I work with hundreds of interns, and 40 to 50 percent say: I don't have enough to do. So this is a huge concern. But this is an extraordinary opportunity for you to show your initiative, unlike college, where you wait around for someone to tell you what to do. You don't say to your professor, I thought it would be a great idea to just write a paper for you. I know you didn't assign it. But I had some free time, and I just put together a little paper. Thought you might like it. Obviously your professor would look at you like you had three heads. But if you don't say that in the working world, you're fundamentally selling yourself short on the internship. So: initiative, initiative, initiative. If you don't have enough to do, figure out something to do. Hey, I thought it'd be a great idea if I updated the filing system. Don't ask for permission; ask for forgiveness. Use this as an opportunity to explore and investigate different pieces of the business. See if you can shadow the sales guy; see if you can spend a day in marketing. Explore within the organization. Don't just sit at your desk and surf the Internet all day because you have nothing to do. That is unacceptable.

Woe No. 4: The other interns are stealing the limelight.


You want to do what you feel is the right and appropriate thing to do.

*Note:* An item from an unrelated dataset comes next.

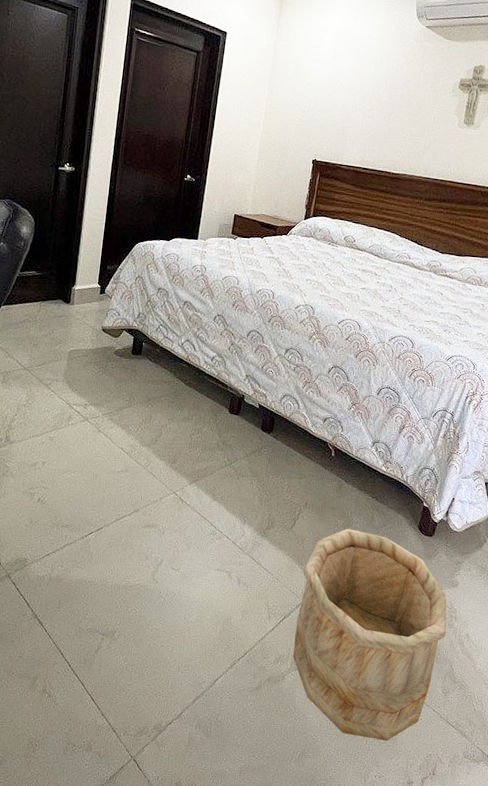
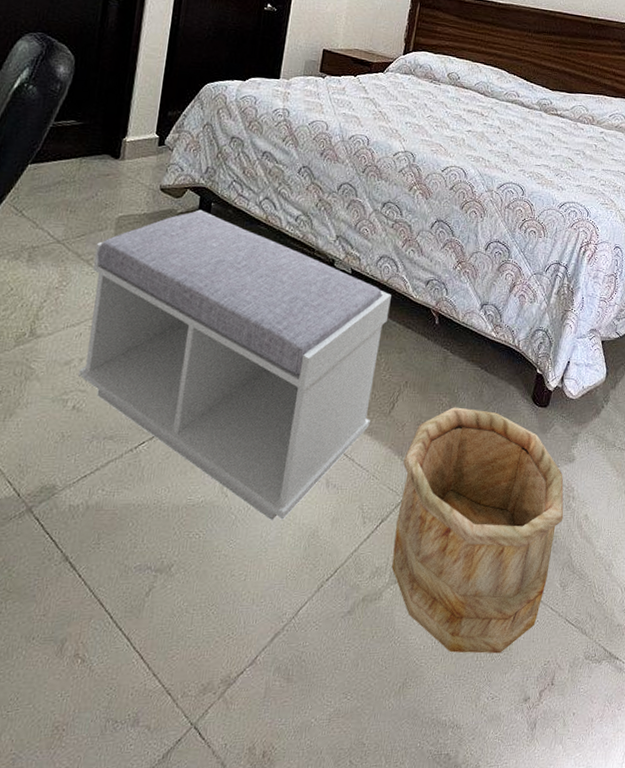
bench: none [42,348,293,607] -> present [79,209,391,520]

That means not back stabbing people. Not stepping on toes. Not doing anything overly aggressive. One of the most important things you can do is establish a strong, trusting relationship with your manager. You'll feel more comfortable talking to them about your ability to get projects done. That will provide a foundation on which your internship can thrive. So if you feel like other people are stepping all over your stuff, you walk in to your boss and say, I want a chance to do something or work on a project. It seems like some of the other projects are taken. I thought it would be a great idea if I did this; is this OK? It's a chance for you to let your initiative shine through, if everyone else is sucking everything up, and establish that relationship with your manager.